也田貴彦blog

おもに文学やお笑いについて。

キングオブコント2017 感想

わらふぢなるお
コールセンター。特異なテーマのないプレーンな場面設定をボケで埋めていくネタは、なかなかハードルが高い。この方法でいつも爆発させられるのはサンドウィッチマンくらいだろう。相手の姿が見えない(はず)の状況を利用したいくつかのボケは面白かった。

 

ジャングルポケット
舞台装置の使い方が秀逸!エレベーターの特性をうまく活かしたネタ。早く上に上がりたがっていた斉藤が二人の会話に興味を持ち始める部分の、ハンドルの切り方も鮮やか。

 

かまいたち
コントの約束事を逆手に取ったツカミ。般若の刺青。突然のスタンガン(笑)。意表を突く細部の連続が気持ちいい。ラストのホラー味のあるループは圧巻。いろんな要素の詰まった文句なしの秀作。

 

アンガールズ
知名度があるだけにどうしてもハードルが上がるけど、無名で出てきたらインパクトあると思う。どのネタでも二人のオリジナリティが活きている、素と演技の境界を取り払うのがとてもうまいコンビ。気持ち悪いだけじゃない、脱力系コントの先駆者ですよ。

 

パーパー
女性の方が笑いに全く絡んでいない点など、いろいろ改善点はあるけど、マルチ商法のくだりはすごくいい。きっと、ほしのディスコの雰囲気に合うもっと良いシチュエーションとキャラクターがあるんだと思う。
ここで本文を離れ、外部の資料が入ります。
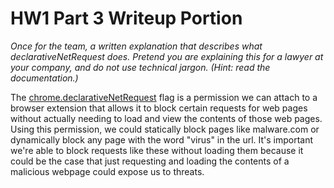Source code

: # HW1 Part 3 Writeup Portion

*Once for the team, a written explanation that describes what declarativeNetRequest
does. Pretend you are explaining this for a lawyer at your company, and do not use
technical jargon. (Hint: read the documentation.)*

The [chrome.declarativeNetRequest](https://developer.chrome.com/docs/extensions/reference/declarativeNetRequest/) flag is a permission we can attach to a browser extension that allows it to block certain requests for web pages without actually needing to load and view the contents of those web pages. Using this permission, we could statically block pages like malware.com or dynamically block any page with the word "virus" in the url. It's important we're able to block requests like these without loading them because it could be the case that just requesting and loading the contents of a malicious webpage could expose us to threats.
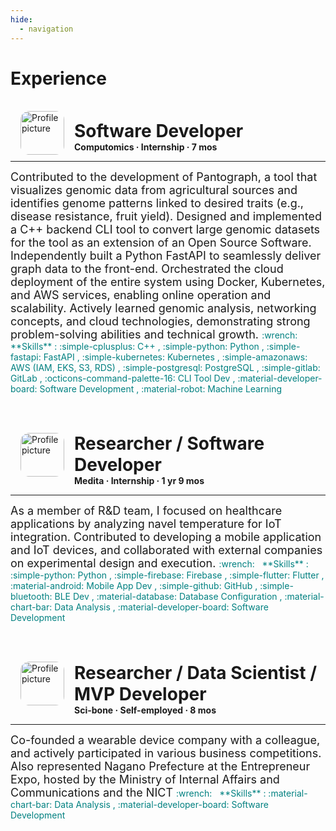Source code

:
 ```yaml
---
hide:
  - navigation
---
```


# Experience
<br>

<!-- Computomics -->
<img src="../img/logo-computomics.jpg" alt="Profile picture" width="70rem" style="float: left; margin: 0rem 1rem; border-radius: 20%; overflow: hidden;"/>

<h1 style="margin: 0.9rem 0rem 0rem 5rem; font-weight: bold;">
    Software Developer
</h1>
<h4 style="margin: 0rem;">Computomics · Internship · 7 mos</h4>

---
<font size=4rem>
Contributed to the development of Pantograph, a tool that visualizes genomic data from agricultural sources and identifies genome patterns linked to desired traits (e.g., disease resistance, fruit yield). Designed and implemented a C++ backend CLI tool to convert large genomic datasets for the tool as an extension of an Open Source Software. Independently built a Python FastAPI to seamlessly deliver graph data to the front-end. Orchestrated the cloud deployment of the entire system using Docker, Kubernetes, and AWS services, enabling online operation and scalability. Actively learned genomic analysis, networking concepts, and cloud technologies, demonstrating strong problem-solving abilities and technical growth.
</font>

<span style="color: teal;">
:wrench: &nbsp; **Skills** :
 :simple-cplusplus:             C++ ,
 :simple-python:                Python ,
 :simple-fastapi:               FastAPI ,
 :simple-kubernetes:            Kubernetes ,
 :simple-amazonaws:             AWS (IAM, EKS, S3, RDS) ,
 :simple-postgresql:            PostgreSQL ,
 :simple-gitlab:                GitLab ,
 :octicons-command-palette-16:  CLI Tool Dev ,
 :material-developer-board:     Software Development ,
 :material-robot:               Machine Learning
</span>

<br><br>


<!-- Medita -->
<img src="../img/logo-medita.jpg" alt="Profile picture" width="70rem" style="float: left; margin: 0rem 1rem; border-radius: 20%; overflow: hidden;"/>

<h1 style="margin: 0.9rem 0rem 0rem 5rem; font-weight: bold;">
    Researcher / Software Developer
</h1>
<h4 style="margin: 0rem;">Medita · Internship · 1 yr 9 mos</h4>

---
<font size=4rem>
As a member of R&D team, I focused on healthcare applications by analyzing navel temperature for IoT integration. Contributed to developing a mobile application and IoT devices, and collaborated with external companies on experimental design and execution.
</font>

<span style="color: teal;">
:wrench: &nbsp; **Skills** :
 :simple-python:            Python ,
 :simple-firebase:          Firebase ,
 :simple-flutter:           Flutter ,
 :material-android:         Mobile App Dev ,
 :simple-github:            GitHub ,
 :simple-bluetooth:         BLE Dev ,
 :material-database:        Database Configuration ,
 :material-chart-bar:       Data Analysis ,
 :material-developer-board: Software Development
</span>

<br><br>


<!-- Sci-bone -->
<img src="../img/logo-sci-bone.jpg" alt="Profile picture" width="70rem" style="float: left; margin: 0rem 1rem; border-radius: 20%; overflow: hidden;"/>

<h1 style="margin: 0.9rem 0rem 0rem 5rem; font-weight: bold;">
    Researcher / Data Scientist / MVP Developer
</h1>
<h4 style="margin: 0rem;">Sci-bone · Self-employed · 8 mos</h4>

---
<font size=4rem>
Co-founded a wearable device company with a colleague, and actively participated in various business competitions. Also represented Nagano Prefecture at the Entrepreneur Expo, hosted by the Ministry of Internal Affairs and Communications and the NICT
</font>

<span style="color: teal;">
:wrench: &nbsp; **Skills** :
 :material-chart-bar:       Data Analysis ,
 :material-developer-board: Software Development
</span>

<br><br>
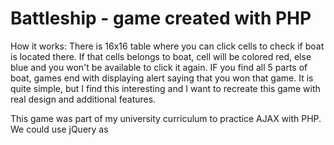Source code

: # Battleship - game created with PHP

How it works:
There is 16x16 table where you can click cells to check if boat is located there.
If that cells belongs to boat, cell will be colored red, else blue and you won't be available to click it again.
IF you find all 5 parts of boat, games end with displaying alert saying that you won that game.
It is quite simple, but I find this interesting and I want to recreate this game with real design
and additional features.


This game was part of my university curriculum to practice AJAX with PHP.
We could use jQuery as
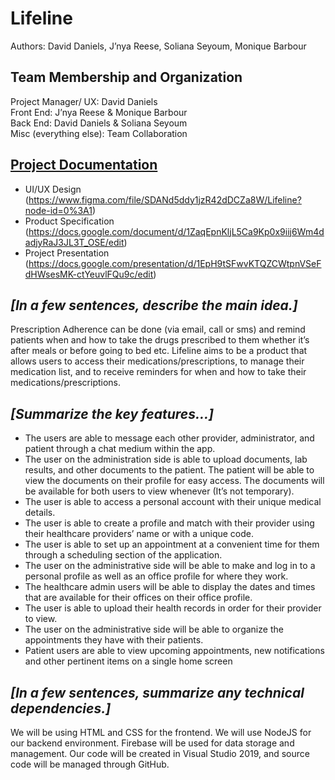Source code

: # Lifeline
Authors: David Daniels, J’nya Reese, Soliana Seyoum, Monique Barbour

## Team Membership and Organization
Project Manager/ UX: David Daniels\
Front End: J’nya Reese & Monique Barbour\
Back End: David Daniels & Soliana Seyoum\
Misc (everything else): Team Collaboration


## [Project Documentation](https://drive.google.com/drive/folders/1ZbLiPScK3ReWsl1CGRjcP-Iq8eLm9HL1)
* UI/UX Design (https://www.figma.com/file/SDANd5ddy1jzR42dDCZa8W/Lifeline?node-id=0%3A1)
* Product Specification (https://docs.google.com/document/d/1ZaqEpnKljL5Ca9Kp0x9iij6Wm4dadjyRaJ3JL3T_OSE/edit)
* Project Presentation (https://docs.google.com/presentation/d/1EpH9tSFwvKTQZCWtpnVSeFdHWsesMK-ctYeuvlFQu9c/edit)

## *[In a few sentences, describe the main idea.]*
Prescription Adherence can be done (via email, call or sms) and remind patients when and how to take the drugs prescribed to them whether it’s after meals or before going to bed etc. Lifeline aims to be a product that allows users to access their medications/prescriptions, to manage their medication list, and to receive reminders for when and how to take their medications/prescriptions.

## *[Summarize the key features...]*
- The users are able to message each other provider, administrator, and patient through a chat medium within the app.
- The user on the administration side is able to upload documents, lab results, and other documents to the patient. The patient will be able to view the documents on their profile for easy access. The documents will be available for both users to view whenever (It’s not temporary).
- The user is able to access a personal account with their unique medical details.
- The user is able to create a profile and match with their provider using their healthcare providers’ name or with a unique code.
- The user is able to set up an appointment at a convenient time for them through a scheduling section of the application.
- The user on the administrative side will be able to make and log in to a personal profile as well as an office profile for where they work.
- The healthcare admin users will be able to display the dates and times that are available for their offices on their office profile. 
- The user is able to upload their health records in order for their provider to view.
- The user on the administrative side will be able to organize the appointments they have with their patients.
- Patient users are able to view upcoming appointments, new notifications and other pertinent items on a single home screen

## *[In a few sentences, summarize any technical dependencies.]*
We will be using HTML and CSS for the frontend. We will use NodeJS for our backend environment. Firebase will be used for data storage and management. Our code will be created in Visual Studio 2019, and source code will be managed through GitHub.
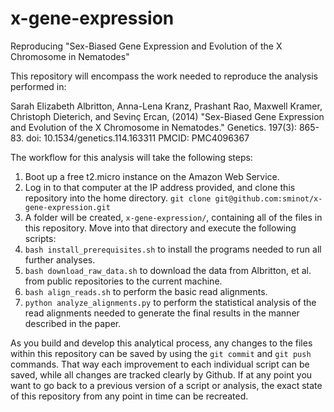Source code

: # x-gene-expression
Reproducing "Sex-Biased Gene Expression and Evolution of the X Chromosome in Nematodes"

This repository will encompass the work needed to reproduce the analysis performed in:

Sarah Elizabeth Albritton, Anna-Lena Kranz, Prashant Rao, Maxwell Kramer, Christoph Dieterich, and Sevinç Ercan, (2014) "Sex-Biased Gene Expression and Evolution of the X Chromosome in Nematodes." Genetics. 197(3): 865-83. doi:  10.1534/genetics.114.163311 PMCID: PMC4096367

The workflow for this analysis will take the following steps:

1.  Boot up a free t2.micro instance on the Amazon Web Service. 
2.  Log in to that computer at the IP address provided, and clone this repository into the home directory.
`git clone git@github.com:sminot/x-gene-expression.git`
3.  A folder will be created, `x-gene-expression/`, containing all of the files in this repository. Move into that directory and execute the following scripts:
4.  `bash install_prerequisites.sh` to install the programs needed to run all further analyses.
5.  `bash download_raw_data.sh` to download the data from Albritton, et al. from public repositories to the current machine. 
6.  `bash align_reads.sh` to perform the basic read alignments.
7.  `python analyze_alignments.py` to perform the statistical analysis of the read alignments needed to generate the final results in the manner described in the paper. 

As you build and develop this analytical process, any changes to the files within this repository can be saved by using the `git commit` and `git push` commands. That way each improvement to each individual script can be saved, while all changes are tracked clearly by Github. If at any point you want to go back to a previous version of a script or analysis, the exact state of this repository from any point in time can be recreated.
他にどんなネタがあるのか見てみたい。

 

さらば青春の光
「こんなシステム誰が思いついたん!?」という森田の台詞がそのままこのネタへの賞賛の言葉になる。こんな設定よく思いつくよなあ。居酒屋で似たようなことがあって思いついたんだろうか。日常から拾ったアイデアのきっかけを見事に膨らませる職人コンビ。

 

にゃんこスター
お笑いでも演劇でも、観る人を揺さぶって驚かせたり戸惑わせたりがすなわち表現ということ。コントとはこうあるべきみたいな「良識」がひっくり返る瞬間を見た気がして爽快だった。この天真爛漫さは見たことない。良い意味で、キングオブコントをなめすぎ。

 

⑧アキナ
好き。癖になるネタ。ただ設楽の言うように、もっと怖さが突き抜けてもよかった。断片的なシーンの貼り合わせ、無機質な怖さに加えて、何かダイナミックな、それこそかまいたちのスタンガンみたいな、突拍子も無い怖さがあってもいいんじゃないか。

 

GAG少年楽団
核となる設定の馬力が少し足りなかったか。にゃんこスターを見たあとというのもあるが、大人しいというか真面目というか、想定内のネタという印象をもってしまった。演技がしっかりしてるので何か一個乗っかれば爆発するトリオだと思うんだけど。

 

ゾフィー
これもGAGと同じく、設定の求心力が惜しい。「母がいなくなった」ことよりどうでもいいものを優先してしまうという笑わせの仕掛けだが、「飯食いたい」が最善かどうか。もっとアホなチョイスもできたと思う。カップラーメン見つけた時の取り乱しっぷりは秀逸。

 

2nd①アンガールズ
状況説明のセリフに時間をとられて笑わせどころが少なくなった感はあるが、「俺は法律の中で暴れてるだけ!」のフレーズは最高。ストーリーがしっかりしていて好感。ただ後半はさらなる大展開を見たかったかな。

 

2nd②ジャングルポケット
ロッカーにぶつけるシミュレーション、音に反応するボス。個人的には1本目のシチュエーションの方が斉藤の演技に微妙な心理の変化が入りこんでいて好きだったが、動きを活かしたネタ作りが本当にうまい人たち。

 

2nd③さらば青春の光
パワースポットなのに不幸な警備員。哀愁というか切実さをはらんでいて、笑えるんだけどどこか泣けてくるような人間くささ、味わいのあるネタ。しかし森田は不幸なキャラがよく似合うな笑

 

2nd④かまいたち
ウエットスーツが脱げないというだけのことで大の大人2人が延々必死にやりあってる有様はやっぱり笑える。「目処が立ってんねん!」は今大会の最優秀フレーズ。本当にいろんな引き出しをもっているコンビ。

 

2nd⑤にゃんこスター
1本目と全く同じで押し切ったのは、自分たちの存在感を強調するための計算なんじゃないかな。記録よりも記憶に残しにいった。コンテストに合わせるのではなく、コンテストを利用して自分たちのやりたいことをする。表現者として誠実な傲慢さだ。